* [TASK DETAILS]: Pictures are to be dropped. Everything else in the listing gets copied exactly.

* [DATASET EXTRACT]:

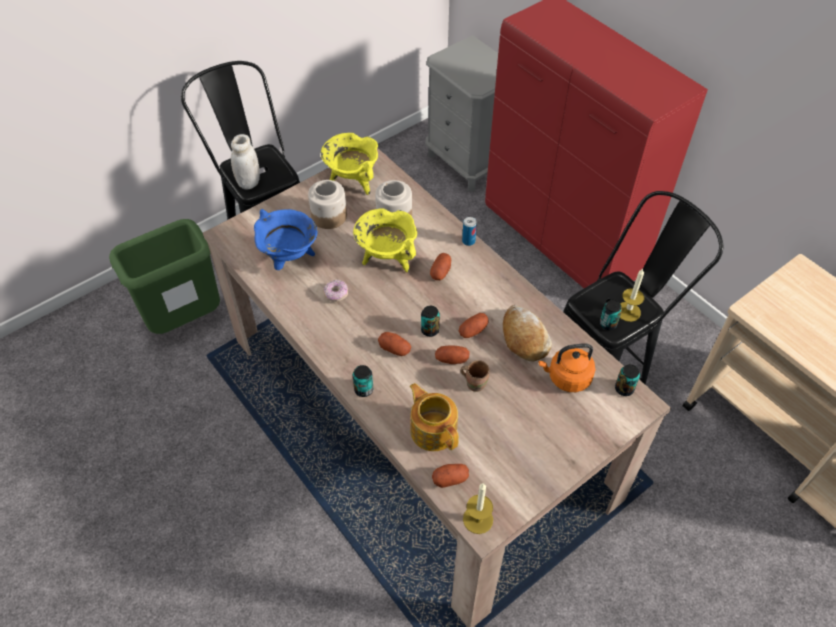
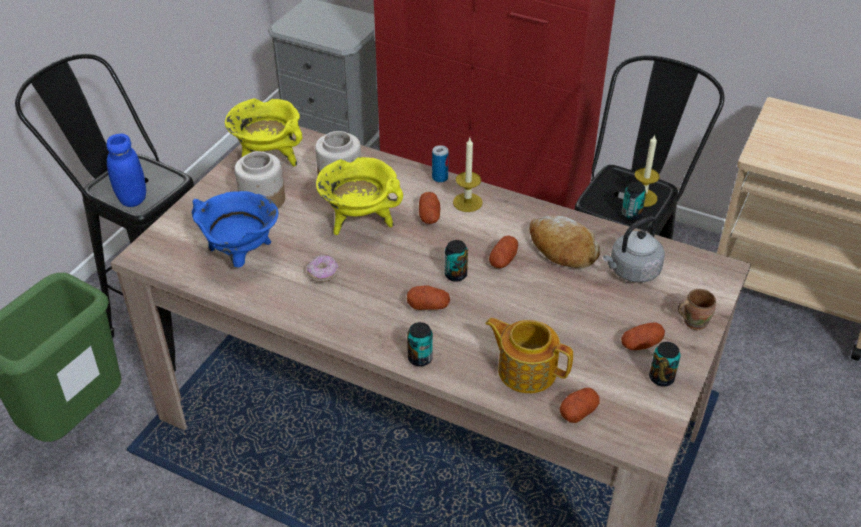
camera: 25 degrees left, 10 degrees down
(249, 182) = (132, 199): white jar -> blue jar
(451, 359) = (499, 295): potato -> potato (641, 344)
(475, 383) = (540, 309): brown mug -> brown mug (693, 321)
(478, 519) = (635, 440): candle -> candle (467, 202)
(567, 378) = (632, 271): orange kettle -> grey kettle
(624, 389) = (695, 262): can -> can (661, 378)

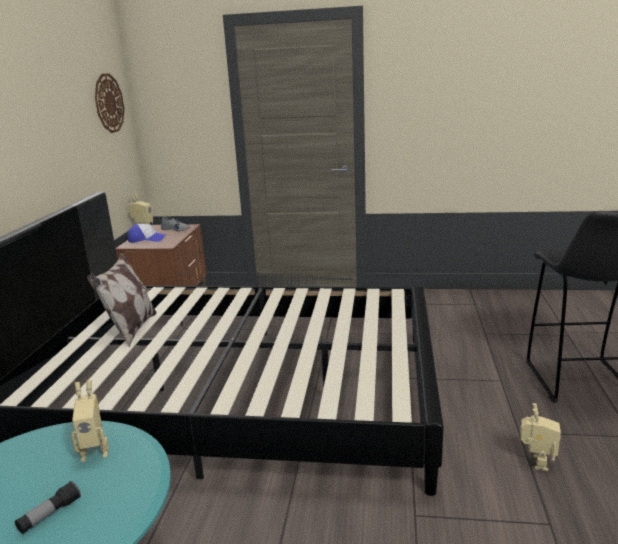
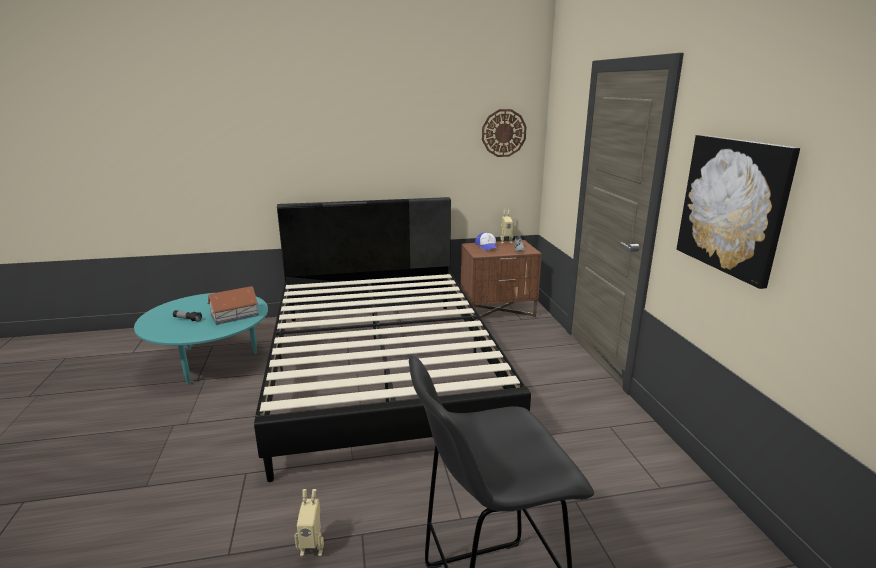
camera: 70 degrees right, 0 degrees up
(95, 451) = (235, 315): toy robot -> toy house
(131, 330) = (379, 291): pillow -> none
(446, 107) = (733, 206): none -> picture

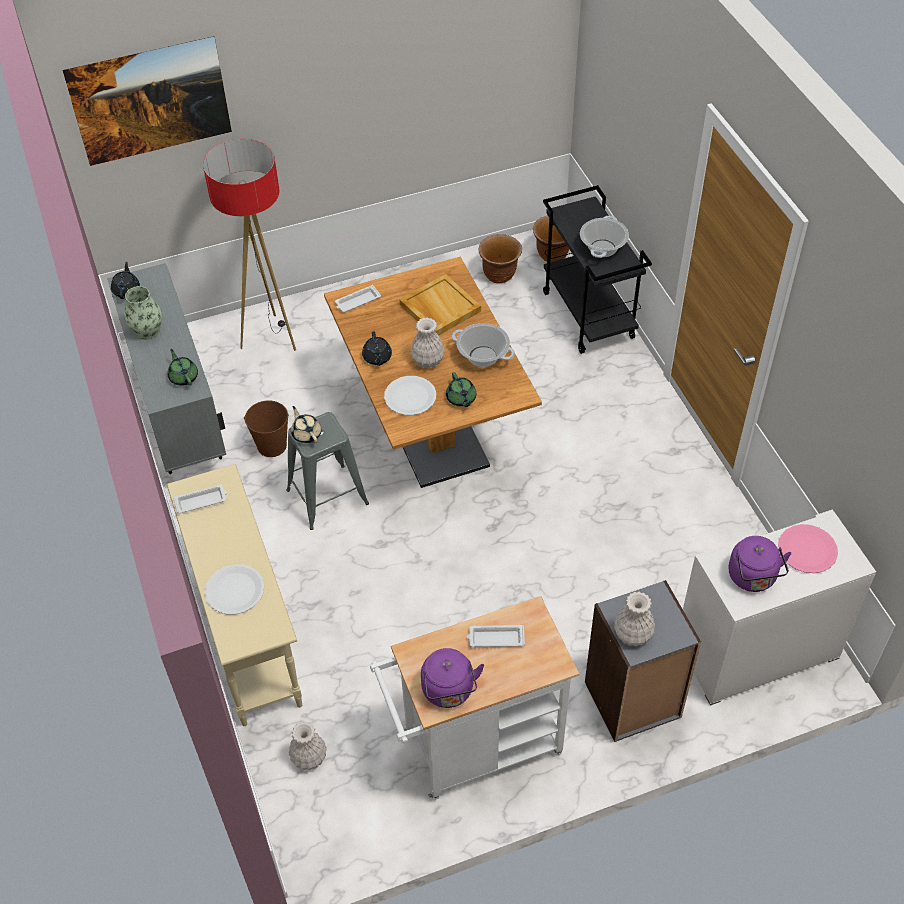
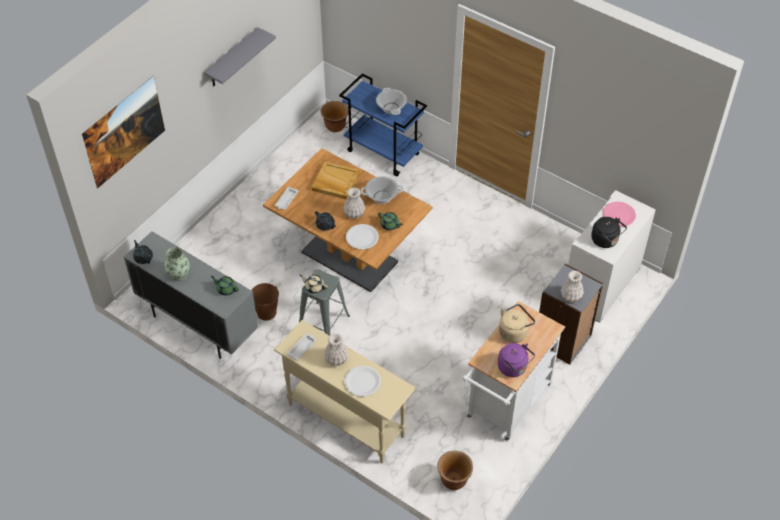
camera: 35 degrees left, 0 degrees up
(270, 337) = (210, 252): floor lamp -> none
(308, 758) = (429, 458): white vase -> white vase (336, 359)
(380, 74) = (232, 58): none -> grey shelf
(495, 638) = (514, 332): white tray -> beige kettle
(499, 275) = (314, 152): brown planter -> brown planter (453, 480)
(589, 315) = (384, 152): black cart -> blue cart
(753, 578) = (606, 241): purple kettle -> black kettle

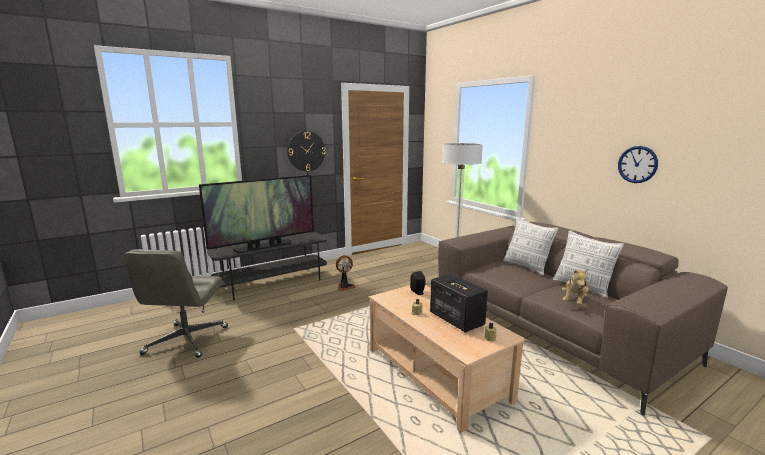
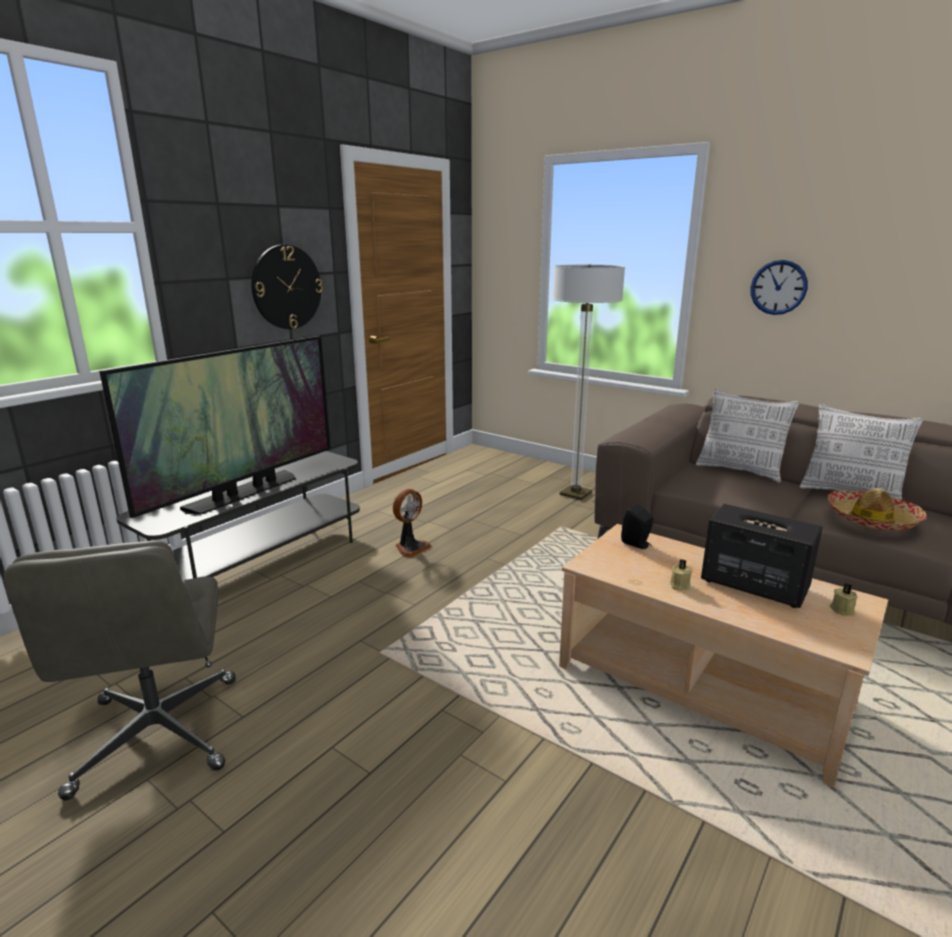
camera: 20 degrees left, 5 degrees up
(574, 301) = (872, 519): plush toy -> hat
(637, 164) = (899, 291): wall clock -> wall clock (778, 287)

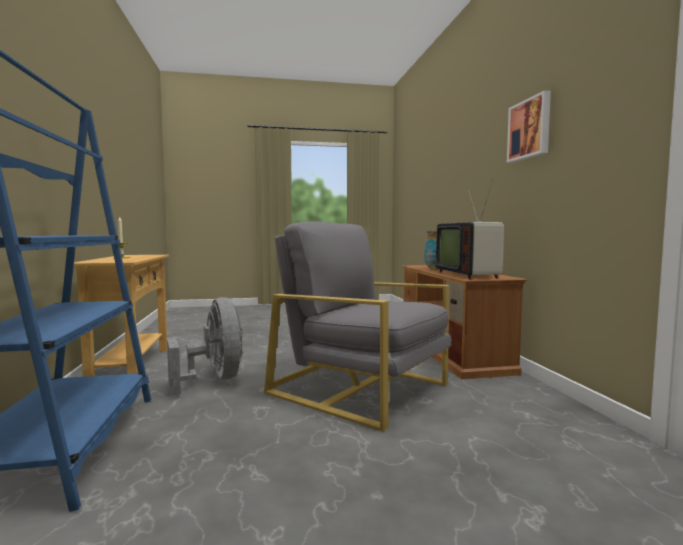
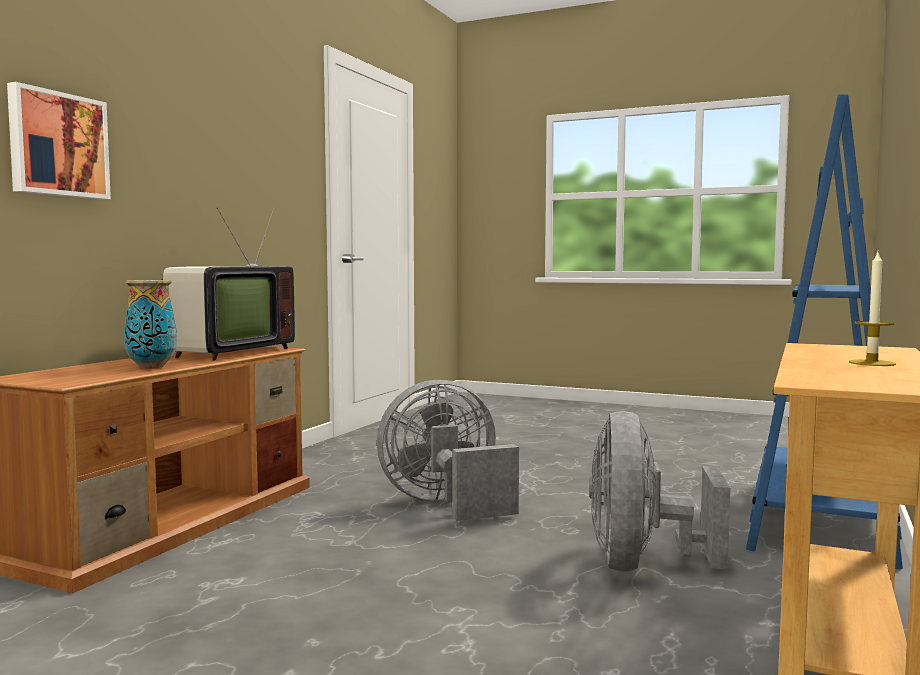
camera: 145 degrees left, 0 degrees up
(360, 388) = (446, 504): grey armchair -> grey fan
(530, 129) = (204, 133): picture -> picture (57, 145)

* [TASK OUTPUT]:
camera: 25 degrees left, 10 degrees down
(249, 182) = (132, 199): white jar -> blue jar
(451, 359) = (499, 295): potato -> potato (641, 344)
(475, 383) = (540, 309): brown mug -> brown mug (693, 321)
(478, 519) = (635, 440): candle -> candle (467, 202)
(567, 378) = (632, 271): orange kettle -> grey kettle
(624, 389) = (695, 262): can -> can (661, 378)

camera: 70 degrees right, 0 degrees up
(95, 451) = (235, 315): toy robot -> toy house
(131, 330) = (379, 291): pillow -> none
(446, 107) = (733, 206): none -> picture

camera: 35 degrees left, 0 degrees up
(270, 337) = (210, 252): floor lamp -> none
(308, 758) = (429, 458): white vase -> white vase (336, 359)
(380, 74) = (232, 58): none -> grey shelf
(495, 638) = (514, 332): white tray -> beige kettle
(499, 275) = (314, 152): brown planter -> brown planter (453, 480)
(589, 315) = (384, 152): black cart -> blue cart
(753, 578) = (606, 241): purple kettle -> black kettle

camera: 20 degrees left, 5 degrees up
(574, 301) = (872, 519): plush toy -> hat
(637, 164) = (899, 291): wall clock -> wall clock (778, 287)

camera: 145 degrees left, 0 degrees up
(360, 388) = (446, 504): grey armchair -> grey fan
(530, 129) = (204, 133): picture -> picture (57, 145)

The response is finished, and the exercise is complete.